Despite these qualifications, the recommendation leaves it to experts, not individuals, to decide on this serious medical intervention. Strikingly, the recommendation fails to mention the principle of informed consent, the bedrock of ethical medicine.

Children’s Health Defense General Counsel Mary Holland noted, “At the end of the day, this prominent lawyers’ group endorsed medical coercion for an experimental medical intervention, which has been anathema in a free society since World War II.”
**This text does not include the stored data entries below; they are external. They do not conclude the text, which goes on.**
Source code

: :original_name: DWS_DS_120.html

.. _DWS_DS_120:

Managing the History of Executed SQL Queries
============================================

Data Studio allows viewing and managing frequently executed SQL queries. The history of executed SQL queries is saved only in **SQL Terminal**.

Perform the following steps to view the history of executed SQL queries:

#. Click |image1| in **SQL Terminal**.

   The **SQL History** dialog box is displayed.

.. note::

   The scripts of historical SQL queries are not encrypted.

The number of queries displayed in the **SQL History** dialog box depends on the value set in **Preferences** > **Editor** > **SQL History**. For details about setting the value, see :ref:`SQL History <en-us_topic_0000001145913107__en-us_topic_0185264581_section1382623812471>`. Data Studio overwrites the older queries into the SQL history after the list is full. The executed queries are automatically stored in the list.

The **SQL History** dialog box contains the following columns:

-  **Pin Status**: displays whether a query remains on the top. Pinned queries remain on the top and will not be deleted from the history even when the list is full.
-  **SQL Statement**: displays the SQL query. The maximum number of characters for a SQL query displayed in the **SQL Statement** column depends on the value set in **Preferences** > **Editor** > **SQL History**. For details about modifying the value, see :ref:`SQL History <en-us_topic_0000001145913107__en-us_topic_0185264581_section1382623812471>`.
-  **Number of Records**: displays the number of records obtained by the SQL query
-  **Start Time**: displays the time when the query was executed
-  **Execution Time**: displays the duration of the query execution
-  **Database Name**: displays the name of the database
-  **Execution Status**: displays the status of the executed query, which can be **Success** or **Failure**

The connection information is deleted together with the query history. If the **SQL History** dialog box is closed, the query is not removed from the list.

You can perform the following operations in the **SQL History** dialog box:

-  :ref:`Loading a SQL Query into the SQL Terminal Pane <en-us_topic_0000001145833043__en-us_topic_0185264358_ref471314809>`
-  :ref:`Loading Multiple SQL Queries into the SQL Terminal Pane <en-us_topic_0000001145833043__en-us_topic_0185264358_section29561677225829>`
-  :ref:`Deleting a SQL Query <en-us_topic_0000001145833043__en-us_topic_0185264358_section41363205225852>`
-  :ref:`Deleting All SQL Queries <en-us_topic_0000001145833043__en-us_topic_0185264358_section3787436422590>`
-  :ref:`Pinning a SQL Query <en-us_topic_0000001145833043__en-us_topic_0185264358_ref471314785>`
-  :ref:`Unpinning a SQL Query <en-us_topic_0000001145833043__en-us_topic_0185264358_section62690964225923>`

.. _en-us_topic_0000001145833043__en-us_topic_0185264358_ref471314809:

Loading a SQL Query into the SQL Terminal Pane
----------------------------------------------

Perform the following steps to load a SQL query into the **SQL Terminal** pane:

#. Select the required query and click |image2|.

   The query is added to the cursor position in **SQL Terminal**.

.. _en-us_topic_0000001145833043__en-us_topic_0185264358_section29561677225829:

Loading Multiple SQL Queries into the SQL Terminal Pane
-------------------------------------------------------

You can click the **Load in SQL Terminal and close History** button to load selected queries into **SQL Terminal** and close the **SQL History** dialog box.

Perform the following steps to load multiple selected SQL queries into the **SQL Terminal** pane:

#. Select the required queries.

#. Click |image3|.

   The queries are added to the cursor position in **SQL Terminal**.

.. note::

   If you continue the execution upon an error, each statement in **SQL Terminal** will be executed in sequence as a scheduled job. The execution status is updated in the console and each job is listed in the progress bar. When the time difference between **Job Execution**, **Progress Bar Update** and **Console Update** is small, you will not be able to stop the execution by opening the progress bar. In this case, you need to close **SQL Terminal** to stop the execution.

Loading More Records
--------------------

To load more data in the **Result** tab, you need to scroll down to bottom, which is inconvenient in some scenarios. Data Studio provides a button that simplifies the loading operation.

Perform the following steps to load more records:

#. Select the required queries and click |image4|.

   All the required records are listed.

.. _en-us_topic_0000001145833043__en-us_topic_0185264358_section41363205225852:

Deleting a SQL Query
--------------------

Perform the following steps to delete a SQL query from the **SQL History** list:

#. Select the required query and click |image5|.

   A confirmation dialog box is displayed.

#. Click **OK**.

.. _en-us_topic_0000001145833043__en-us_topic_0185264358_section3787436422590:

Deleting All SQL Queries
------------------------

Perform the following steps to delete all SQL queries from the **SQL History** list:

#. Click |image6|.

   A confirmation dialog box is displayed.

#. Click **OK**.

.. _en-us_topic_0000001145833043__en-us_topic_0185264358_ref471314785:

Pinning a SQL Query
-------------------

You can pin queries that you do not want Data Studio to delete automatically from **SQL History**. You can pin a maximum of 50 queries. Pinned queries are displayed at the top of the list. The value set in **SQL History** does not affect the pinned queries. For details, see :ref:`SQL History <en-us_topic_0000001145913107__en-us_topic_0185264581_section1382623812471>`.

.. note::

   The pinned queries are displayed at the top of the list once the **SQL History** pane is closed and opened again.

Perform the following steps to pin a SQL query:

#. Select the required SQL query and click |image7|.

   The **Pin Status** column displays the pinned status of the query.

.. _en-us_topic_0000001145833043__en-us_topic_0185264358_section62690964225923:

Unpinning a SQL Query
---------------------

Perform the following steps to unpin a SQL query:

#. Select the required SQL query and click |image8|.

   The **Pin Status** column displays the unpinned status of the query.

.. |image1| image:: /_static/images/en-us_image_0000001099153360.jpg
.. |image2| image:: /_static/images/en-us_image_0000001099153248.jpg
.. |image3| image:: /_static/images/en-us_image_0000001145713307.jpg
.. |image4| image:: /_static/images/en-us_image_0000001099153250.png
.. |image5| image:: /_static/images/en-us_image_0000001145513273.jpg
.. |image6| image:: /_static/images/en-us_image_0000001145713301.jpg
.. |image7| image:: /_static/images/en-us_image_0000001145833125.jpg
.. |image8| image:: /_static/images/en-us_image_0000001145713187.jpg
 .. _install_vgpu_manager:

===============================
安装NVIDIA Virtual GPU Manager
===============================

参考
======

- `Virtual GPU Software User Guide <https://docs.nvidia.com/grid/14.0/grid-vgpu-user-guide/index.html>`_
New York law already requires a long list of vaccinations for children, from preschool age on up, before they can attend public or private school. The state, which has some of the strictest vaccine laws in the country, last year became one of only five states to eliminate religious exemptions.Children’s Health Defense is engaged in litigation in New York State to restore the religious exemption and to ensure that medical exemptions from licensed physicians cannot be overruled by school officials.